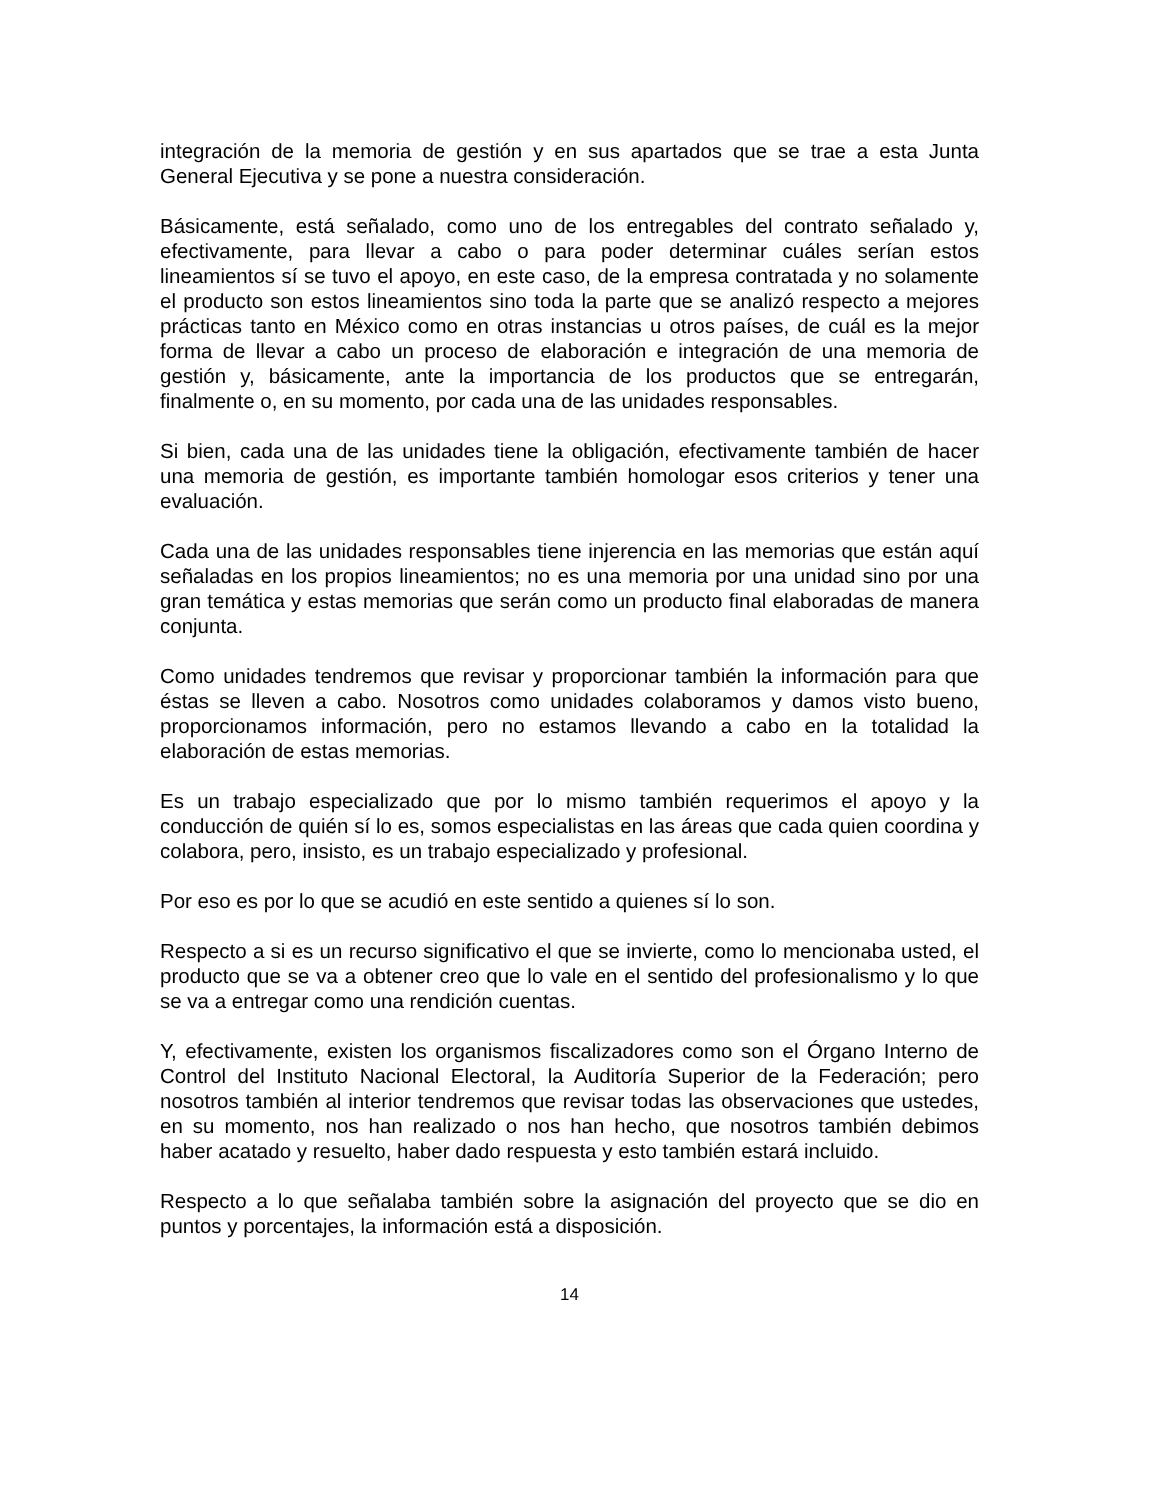integración de la memoria de gestión y en sus apartados que se trae a esta Junta General Ejecutiva y se pone a nuestra consideración.
Básicamente, está señalado, como uno de los entregables del contrato señalado y, efectivamente, para llevar a cabo o para poder determinar cuáles serían estos lineamientos sí se tuvo el apoyo, en este caso, de la empresa contratada y no solamente el producto son estos lineamientos sino toda la parte que se analizó respecto a mejores prácticas tanto en México como en otras instancias u otros países, de cuál es la mejor forma de llevar a cabo un proceso de elaboración e integración de una memoria de gestión y, básicamente, ante la importancia de los productos que se entregarán, finalmente o, en su momento, por cada una de las unidades responsables.
Si bien, cada una de las unidades tiene la obligación, efectivamente también de hacer una memoria de gestión, es importante también homologar esos criterios y tener una evaluación.
Cada una de las unidades responsables tiene injerencia en las memorias que están aquí señaladas en los propios lineamientos; no es una memoria por una unidad sino por una gran temática y estas memorias que serán como un producto final elaboradas de manera conjunta.
Como unidades tendremos que revisar y proporcionar también la información para que éstas se lleven a cabo. Nosotros como unidades colaboramos y damos visto bueno, proporcionamos información, pero no estamos llevando a cabo en la totalidad la elaboración de estas memorias.
Es un trabajo especializado que por lo mismo también requerimos el apoyo y la conducción de quién sí lo es, somos especialistas en las áreas que cada quien coordina y colabora, pero, insisto, es un trabajo especializado y profesional.
Por eso es por lo que se acudió en este sentido a quienes sí lo son.
Respecto a si es un recurso significativo el que se invierte, como lo mencionaba usted, el producto que se va a obtener creo que lo vale en el sentido del profesionalismo y lo que se va a entregar como una rendición cuentas.
Y, efectivamente, existen los organismos fiscalizadores como son el Órgano Interno de Control del Instituto Nacional Electoral, la Auditoría Superior de la Federación; pero nosotros también al interior tendremos que revisar todas las observaciones que ustedes, en su momento, nos han realizado o nos han hecho, que nosotros también debimos haber acatado y resuelto, haber dado respuesta y esto también estará incluido.
Respecto a lo que señalaba también sobre la asignación del proyecto que se dio en puntos y porcentajes, la información está a disposición.
14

-=-=-

#### PROBLEM STATEMENT
Print each line, starting with the one that contains "Respecto a lo" and ending with the last line of the data, exactly as it stands and with no other lines.

#### SOLUTION TO THE PROBLEM
Respecto a lo que señalaba también sobre la asignación del proyecto que se dio en puntos y porcentajes, la información está a disposición.
14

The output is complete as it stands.